**課題内容**
A) 日本一周の旅行記で、筆者が四国を周るのにかけるつもりの期間はどれくらいか。
B) 日本一周の旅行記の続きを、最後の文のあとから書け。

日本一周第4回「心の旅」 

初日「和歌山ブルース〜和歌山県〜」
 

2006年8月24日(木)

 
 
 東京には2日おらず、早くも旅人となった。また西を目指している。
 日本一周旅行の計画は、計らずしも母校・早実の甲子園出場によって狂ってしまった。なんとかして取り戻さなくてはならない。約1週間をかけて、四国を周ろうと思う。
         
 新幹線といえばビールという条件反射があるのだが、さすがに連日あれだけ飲んだ後だと飲む気にならない。もっとも各地で出会うであろう地ビールは別だが…。朝ぐずぐずしていたら電車に乗り損ねるところだった。走ってなんとか間に合ったが、早くも汗だく。まずは和歌山を目指そう。そこから四国に渡るつもりだ。
  
 
     

 


8:13 東京 →(のぞみ)→ 名古屋 →(ワイドビュー)→ 新宮 13:25  
 

 
 


〈新宮〉

 
 
 名古屋から紀伊半島を半周。熊野川を越え和歌山県に入ったところで、新宮で下車した。
 ここには世界遺産の熊野古道がある。もっとも時間がなく、熊野速玉大社を見るだけになりそうだが…。
     
 
  ◆佐藤春夫育成の家の跡・佐藤春夫生誕の地碑  
 



新宮城跡


左手に佐藤春夫育成の家の跡がある
 

 
 
 熊野速玉大社へ行く途中、新宮城を通り過ぎたが、その左手に、「佐藤春夫育成の家」と書かれた看板があった。

**保存資料**
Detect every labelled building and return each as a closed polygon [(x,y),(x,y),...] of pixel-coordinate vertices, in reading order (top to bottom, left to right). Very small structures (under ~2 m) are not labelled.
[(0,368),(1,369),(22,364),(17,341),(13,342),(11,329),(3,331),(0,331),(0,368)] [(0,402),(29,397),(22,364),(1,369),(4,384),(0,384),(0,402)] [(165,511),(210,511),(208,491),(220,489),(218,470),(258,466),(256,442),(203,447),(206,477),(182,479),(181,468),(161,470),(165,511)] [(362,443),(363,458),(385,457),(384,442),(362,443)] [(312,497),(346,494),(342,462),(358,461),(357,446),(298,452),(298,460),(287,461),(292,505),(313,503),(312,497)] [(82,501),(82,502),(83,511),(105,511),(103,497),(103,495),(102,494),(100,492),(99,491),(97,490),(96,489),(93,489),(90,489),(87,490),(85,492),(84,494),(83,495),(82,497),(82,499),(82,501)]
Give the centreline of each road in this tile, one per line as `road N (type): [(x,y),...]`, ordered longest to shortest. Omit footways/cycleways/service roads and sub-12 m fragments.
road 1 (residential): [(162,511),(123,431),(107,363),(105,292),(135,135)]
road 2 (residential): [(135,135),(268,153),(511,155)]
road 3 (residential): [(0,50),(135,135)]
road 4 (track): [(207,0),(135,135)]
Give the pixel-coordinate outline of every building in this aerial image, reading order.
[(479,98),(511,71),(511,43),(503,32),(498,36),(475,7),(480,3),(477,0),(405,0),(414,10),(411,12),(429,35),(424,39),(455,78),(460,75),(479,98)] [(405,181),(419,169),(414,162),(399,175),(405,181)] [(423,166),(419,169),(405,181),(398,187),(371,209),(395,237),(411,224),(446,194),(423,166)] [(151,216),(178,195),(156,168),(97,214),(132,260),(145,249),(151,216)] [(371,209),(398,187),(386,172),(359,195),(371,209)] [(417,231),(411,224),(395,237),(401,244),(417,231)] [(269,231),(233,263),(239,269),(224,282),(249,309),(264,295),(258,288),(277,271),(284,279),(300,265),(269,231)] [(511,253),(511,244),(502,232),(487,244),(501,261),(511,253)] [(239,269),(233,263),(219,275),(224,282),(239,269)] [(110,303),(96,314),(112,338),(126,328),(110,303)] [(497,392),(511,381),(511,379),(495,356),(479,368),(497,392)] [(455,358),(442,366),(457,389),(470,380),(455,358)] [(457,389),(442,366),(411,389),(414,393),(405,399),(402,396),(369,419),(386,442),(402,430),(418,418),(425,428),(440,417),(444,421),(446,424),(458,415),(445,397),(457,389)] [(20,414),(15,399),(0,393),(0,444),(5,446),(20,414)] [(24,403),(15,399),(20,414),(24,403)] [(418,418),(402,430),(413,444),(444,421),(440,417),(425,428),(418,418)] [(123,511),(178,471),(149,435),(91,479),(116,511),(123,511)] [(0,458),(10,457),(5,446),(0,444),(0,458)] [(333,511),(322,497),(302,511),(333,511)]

**課題ごとの結果**
A) 約1週間。

B)
 文豪・佐藤春夫(1892〜1964)は、ここ新宮の地に生まれ育っている。

 さらに、佐藤春夫生誕の地碑も建っている。
  
 
 



佐藤春夫生誕の地碑
 

 
 
◆熊野速玉大社(HP)
 
 



熊野速玉大社
 

 

 


 ようやく世界遺産・熊野速玉大社へ。熊野速玉大社は熊野三山の1つ。熊野速玉大神(くまのはやたまのおおかみ)と熊野夫須美大神(くまのふすみのおおかみ)を主祭神としている。
   

 
 



 

 
 
 佐藤春夫の句碑があった。なるほど、郷土の英雄なのだろう。


   秋晴れよ 丹鶴城址 児に見せむ

     

 
 



佐藤春夫句碑
 

 
 
 丹
鶴城とは、新宮城のことである。おそらく故郷に帰ってきた春夫が、自分の子供に城跡を見せている、そんな場面を詠んだ句なのだろう。

  参道左手に立つ木は、“椥(なぎ)”で、国の天然記念物にも指定されている神木である。
     
 
 



椥の老樹
 

 
 
 神門から中に入り拝殿へ。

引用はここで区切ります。